Nehmen wir an das es so ist,dann müsste doch dort,wo die Ufermatte liegt das Wasser ins Erdreich ziehen!Oder?

Wenn es so wäre dann müsste doch dort das Erdreich völlig Unterspült sein?
Mein Geoligesches wissen ist net so gut,aber ich kann mir net vorstellen das die Erde in 2 Tagen 700l Wasser aufnehmen kann ohne sichbare "schäden" 

Nur so ne idee:


----------



## Gredi (20. Juli 2007)

*AW: Wasserverlust-Folie kaputt, oder Verdunstung?*



			
				Ulumulu schrieb:
			
		

> Hallo
> 
> Ich kann nur nochmal auf den Kapillareffekt hinweisen. (oder auch Saugeffekt genannt).
> Wenn z.B. die Ufermatte über die Teichfolie hinaus mit Erdreich in Kontakt kommt zieht sie wie ein Schwamm das Wasser aus dem Teich.
> ...



Ich kann mich Ulumulu nur anschliessen, je nachdem wie groß die Fläche ist, wo der wohl ungewünschte Kapilareffekt wirkt, geht da allerhand WASSER weg.

Und bedenkt bitte, es sind nur geschätzte 700 L. in 2 Tagen. Also lasst es mal 15 L pro Stunde sein ...Verdunstung inbegriffen. Da siehste je nach Saugfläche nix davon.

bis bald


----------



## Wattbutscher (20. Juli 2007)

*AW: Wasserverlust-Folie kaputt, oder Verdunstung?*

Moin Moin

Habe mal die Ratschläge befolgt und den Teichrand untersucht.
Im Bereich der Böschungsmatte, ist die Erde total durchwässert.

Also doch die Kapillarwirkung.
Konnte mir nicht vorstellen, dass dieser Umstand so viel Wasser aus dem Teich saugt.
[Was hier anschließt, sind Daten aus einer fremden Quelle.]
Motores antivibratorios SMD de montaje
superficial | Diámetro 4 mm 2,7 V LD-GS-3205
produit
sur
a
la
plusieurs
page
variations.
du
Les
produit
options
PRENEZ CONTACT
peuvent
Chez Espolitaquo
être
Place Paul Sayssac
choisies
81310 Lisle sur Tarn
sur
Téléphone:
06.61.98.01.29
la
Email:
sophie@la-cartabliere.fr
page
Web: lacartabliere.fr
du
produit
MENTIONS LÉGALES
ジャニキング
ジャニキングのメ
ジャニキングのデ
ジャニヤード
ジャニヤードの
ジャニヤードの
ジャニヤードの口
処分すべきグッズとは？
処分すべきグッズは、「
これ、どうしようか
Wie sagt der Volksmund: "Was man nicht im Kopf hat, muss man in den
Beinen haben"  *Lach*

Jedenfalls vielen Dank für die Hinweise.

Um das Thema Wasserverlust für mich entgültig abzuschliessen, noch eine Frage. Kann mir jemand ne Skizze im Schnitt aufzeichnen, wie die Verlegung der Böschungsmatte richtig erfolgen sollte.

Gruß Wattbutscher


----------



## Chrisinger (20. Juli 2007)

*AW: Wasserverlust-Folie kaputt, oder Verdunstung?*

Toll....

 siehste hast GLÜCK gehabt


----------



## Digicat (20. Juli 2007)

*AW: Wasserverlust-Folie kaputt, oder Verdunstung?*

Servus Wattbutscher

Schaust mal HIER. 3# Beitrag von Annett

Liebe Grüße
Helmut


----------



## tobi16 (20. Aug. 2016)

Lese das alles nach 9 Jahren, weil das Thema auch nach dieser Zeit noch immer aktuell sein kann....  
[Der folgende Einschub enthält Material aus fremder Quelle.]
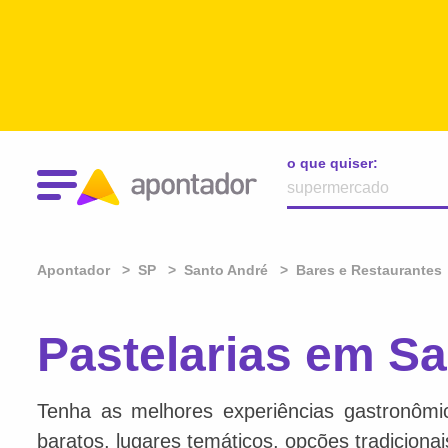
o que quiser:
Apontador
SP
Santo André
Bares e Restaurantes
Pastelarias em Sa
Tenha as melhores experiências gastronômi
baratos, lugares temáticos, opções tradiciona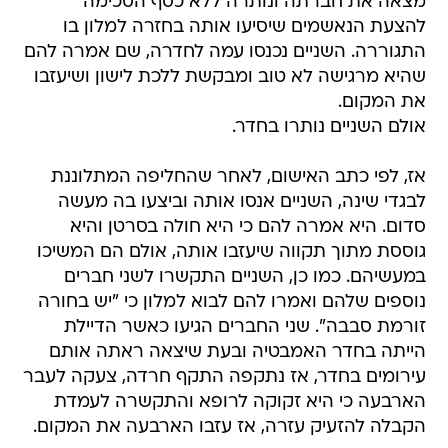
מצאה את חברתה ונותרה ללא כסף הסכימה
להצעת הנאשמים שיסיעו אותה בחזרה למלון בו
התגוררה. השניים נכנסו עמה לחדרה, שם אמרה להם
שהיא מרגישה לא טוב ומבקשת ללכת לישון ושיעזבו
את המקום.
אולם השניים נותרו בחדר.
אז, לפי כתב האישום, לאחר שהחליפה המתלוננת
לבגדי שינה, השניים אנסו אותה וביצעו בה מעשה
סדום. היא אמרה להם כי היא חולה בסרטן והיא
גוססת מתוך תקווה שיעזבו אותה, אולם הם המשיכו
במעשיהם. כמו כן, השניים התקשרו לשני חברים
נוספים שלהם ואמרו להם לבוא למלון כי "יש בחורה
זורמת סבבה". שני החברים הגיעו כאשר הדיילת
הייתה בחדר האמבטיה ובעת שיצאה ראתה אותם
עירומים בחדר, אז נתקפה התקף חרדה, צעקה לעבר
הארבעה כי היא זקוקה לרופא והתקשרה לעמדת
הקבלה להזעיק עזרה, אז עזבו הארבעה את המקום.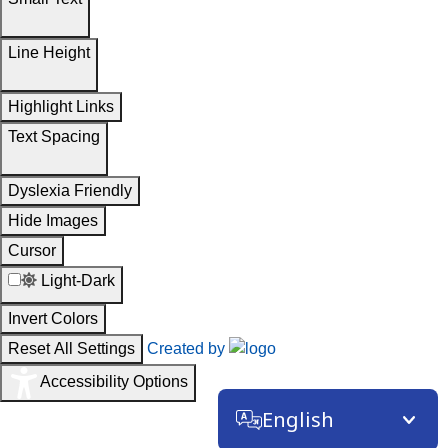
Line Height
Highlight Links
Text Spacing
Dyslexia Friendly
Hide Images
Cursor
Light-Dark
Invert Colors
Reset All Settings
Created by
Accessibility Options
English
Nur mal zum Test, ob ein Loch vorhanden ist oder Schwamm - Wirkung :

Das Loch kann ja seitlich irgendwo sein genau wie die bewachsenen Ufermatten .
Ob eins von beidem zutrifft kann bei erhöhten Wasserverlust  von daher nicht durch abwarten bis zu einem bestimmten Pegel ermittelt werden. 
Sag ich jetz mal 

Ich hab einen immensen Verlust bei warmen Wetter. Da wachsen alle möglichen Ufer Pflanzen unkontrolliert und das Wasser verdunstet pro Tag wie irre.


----------



## Knoblauchkröte (20. Aug. 2016)

Hi Tobi,

naja, Wattbutscher wird das eh net mehr interessieren, der wurde schon seit Mai 2009 net mehr online angetroffen


----------